A mí, la película me parece muy cercana a la experiencia literaria, al cuento chejoviano (o al de Craver, al que curiosamente hace alusión otro director mexicano premiado: Iñárritu, en Birdman). La historia está por debajo de lo contado, es decir, la anécdota no precisa ser escalofriante (aunque aquí la pérdida del bebé de Cleo y el maltrato del padre del niño, luego halcón, es suficiente tragedia), y la densidad está en la atmósfera. En el centro está la relación de cercanía y distancia que supone la presencia del servicio, las muchachas en las familias donde casi todos crecimos. Son y no son parte. Hay pactos de complicidad y secretos que marginan. La naturaleza de esa relación está apresada en la película y le confiere suficiente claridad (no sé si en el extranjero esto seduzca, si sea la parte mixteca, el papel de las mujeres, el silencio). A mí la dignidad de Cleo en medio de la ternura y el dolor me hace su cómplice. El joven coreano con el que platico me dice que le gustó mucho y que en su casa también había una chica de servicio y se acordó mucho de ella con esta película.

Las infancias de varias generaciones están y siguen marcándose con la presencia de las muchachas que asisten en las casas. Si antes era atributo de la clase media mexicana, ahora lo es mucho menos, por suerte y por muchas razones. Pero allí crecimos, con los cuartos de servicio en las azoteas. Con ese otro mundo que visitábamos para ver sus estampitas de santos y veladoras, para que nos contaran de sus pueblos porque nosotros sólo teníamos las calles de una ciudad con coches y tiendas, y parques para emular trozos del campo. Indudablemente la película, además de su propio recuento, desata la evocación de ese pasado tan bien reconstruido y captado por el blanco y negro donde el avión se refleja de cuando en cuando en el trozo de agua del patio lavado. Es esa imagen inicial del agua enjabonada sobre las losetas de dos colores y el sonido del barrido, con el que la película comienza, un poderoso disparador poético de la memoria. El sonido extraviado de los años de infancia, en aquella imagen sencilla. Así se escuchaban los días en la calle de Coahuila, así era la clandestina incursión al territorio de la azotea donde daban ganas de recostarse sobre el tragaluz de vitroblock como en la película. Allá estaban las plantas que atendían Malena y Chabela, la ropa ondeando al sol, allí los adornos que mi madre desechaba y que llegaban a vivir en las repisas de ese cuarto pequeño donde las hermanas conversaban y atendían durante largas horas del día a la familia que éramos nosotros (antes de que la familia creciera más y nos mudáramos a Coyoacán).

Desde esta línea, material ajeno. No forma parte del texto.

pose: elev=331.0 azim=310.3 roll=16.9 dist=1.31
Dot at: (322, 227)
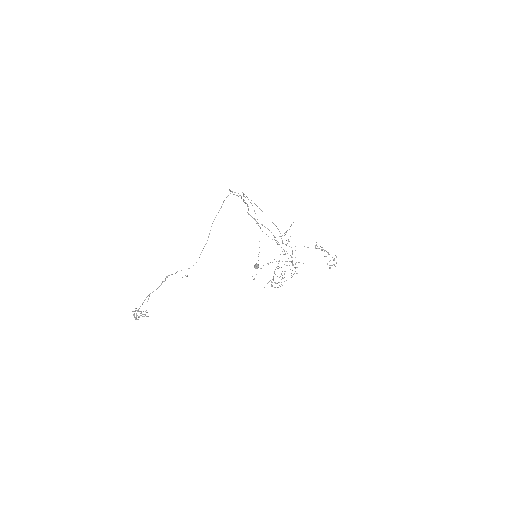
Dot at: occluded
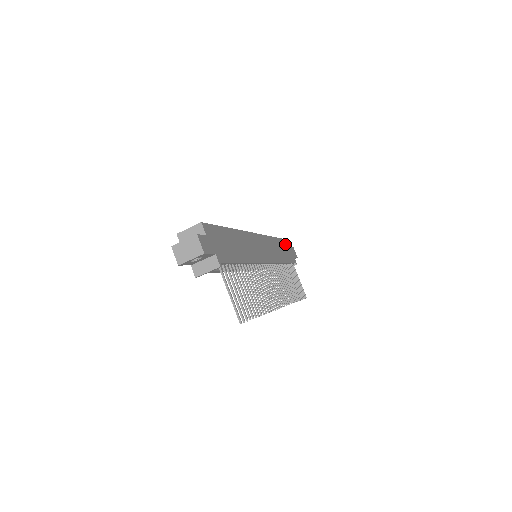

Agradezco a Cuarón devolverme lo que mi memoria no había tenido oportunidad de preguntarse: cómo era la luz y el sonido de la infancia en el territorio de las casas que acompañaron nuestros asombros infantiles; cómo era el cariño y los lazos tejidos a fuerza de desayunos y peinados (muy engomado el pelo en una coleta apretada), licuados de plátano, Lágrimas y risas, en el territorio paralelo de los afectos. Sí, nuestras casas siempre fueron más que nuestros padres, en esa cercanía-distancia con las muchachas que nos lastima y nos alegra.